Face à internet, où tout peut s'obtenir facilement et gratuitement, les bouquets de chaînes de télévision n'ont jamais eu aucune chance. Pourquoi payer des dizaines d'euros pour le câble ou un DVD alors que tout est accessible n'importe où, n'importe quand et à l'envi?
Netflix, et les sites qui ont répété sa formule après elle, semblaient avoir trouvé la parade. Contre un montant peu élevé, un nombre considérable de films et de séries étaient désormais disponibles à volonté, en HD, sans peur du gendarme ni de la durée de téléchargement.Tout le monde s'y est mis: des studios, tels que Disney ou la Warner, aux entreprises de la tech, dont Apple et Amazon, qui anticipent leur avenir dans l'offre de services.
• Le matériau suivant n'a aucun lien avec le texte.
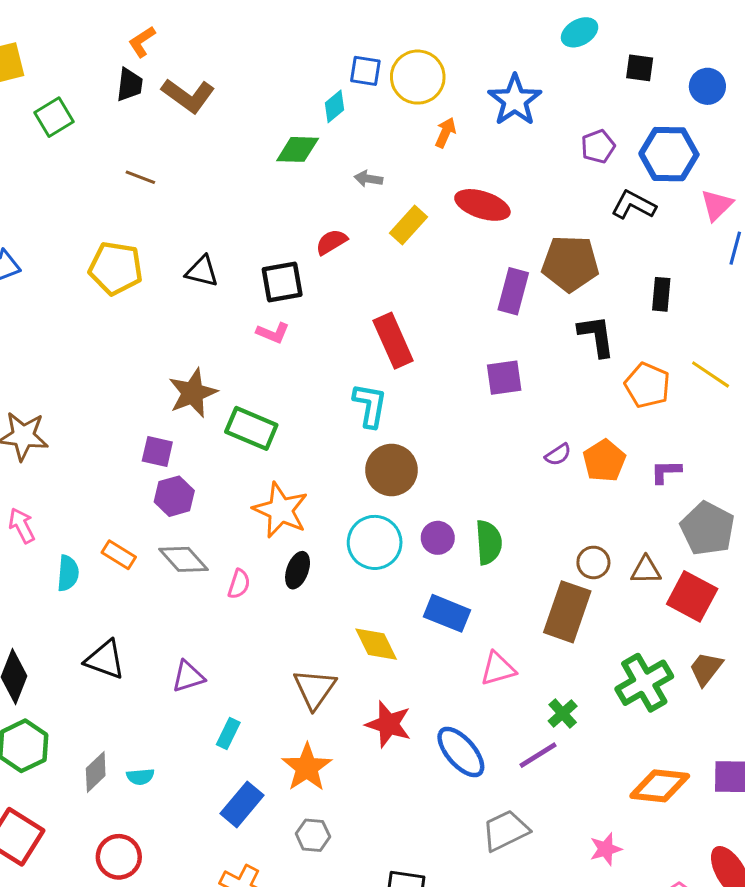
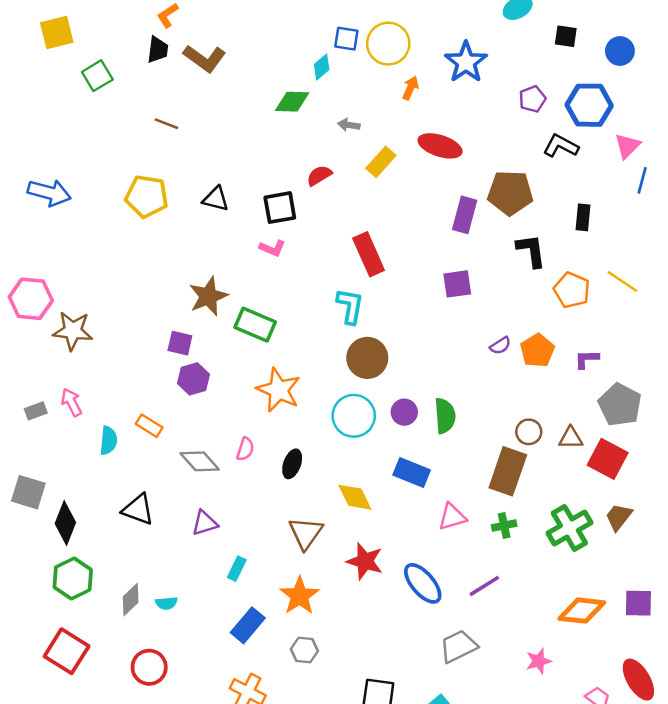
gray diamond: (183, 559) -> (200, 461), moved
black ellipse: (298, 570) -> (292, 464), moved
green cross: (563, 713) -> (504, 525), moved, turned 30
Résultat, là où Netflix régnait en maître et représentait le service par défaut, le marché va très bientôt se segmenter de nouveau. Un retournement qui pourrait pousser les internautes à renouer avec le piratage d'antan.
Broadband Genie, un site anglais qui compare les offres des fournisseurs d'accès, a sondé 1.500 personnes qui utilisent les plateformes de streaming à propos la manière dont elles se servent du service de vidéo à la demande. Parmi elles, 18% affirment utiliser des sites de streaming ou de téléchargement illégal (14% occasionnellement et 4% souvent). Dans l'éventualité où le marché continuerait de se fragmenter, 37%, soit le double, pensent qu'ils se tourneraient vers le piratage.
Nouvel âge d'or de la piraterie
Ces résultats rejoignent ceux d'une étude publiée en mars 2019 par Deloitte, un cabinet d'audit et de conseil, qui estimait que près de la moitié de la population américaine qui consomme souffre de la subscription fatigue, à savoir la frustration de devoir multiplier les abonnements pour trouver son bonheur.
«Maintenant que la disponibilité n'est plus un problème pour la plupart des marchés, le prix et la praticité sont devenus les critères les plus importants», explique à Motherboard Ernesto van der Sar, dont le site Torrent Freak est spécialisé dans l'actualité du piratage.
Or, d'après le sondage de Broadband Genie, les plus gros problèmes que pose la multiplication des services sont, dans l'ordre: le prix (48%), l'obligation de surfer entre plusieurs applis (28%) et la difficulté à trouver les programmes que l'on veut regarder (18%).
Plutôt que de voir le piratage comme une anomalie à éliminer (ce qui a été essayé, sans grand succès), il vaut mieux l'envisager comme l'un des concurrents avec lesquels il faut compter sur le marché. Dès lors que le prix sera trop élevé ou que la complexité nuira au bonheur des utilisateurs, le public se tournera vers la solution la plus simple.
Cela ne semble pas pour autant annoncer une crise du streaming légal. Puisque le piratage agit comme un concurrent dans un marché où la norme est de cumuler les abonnements, il y a des chances que les internautes restent abonné·es à un ou deux sites... et piratent le reste.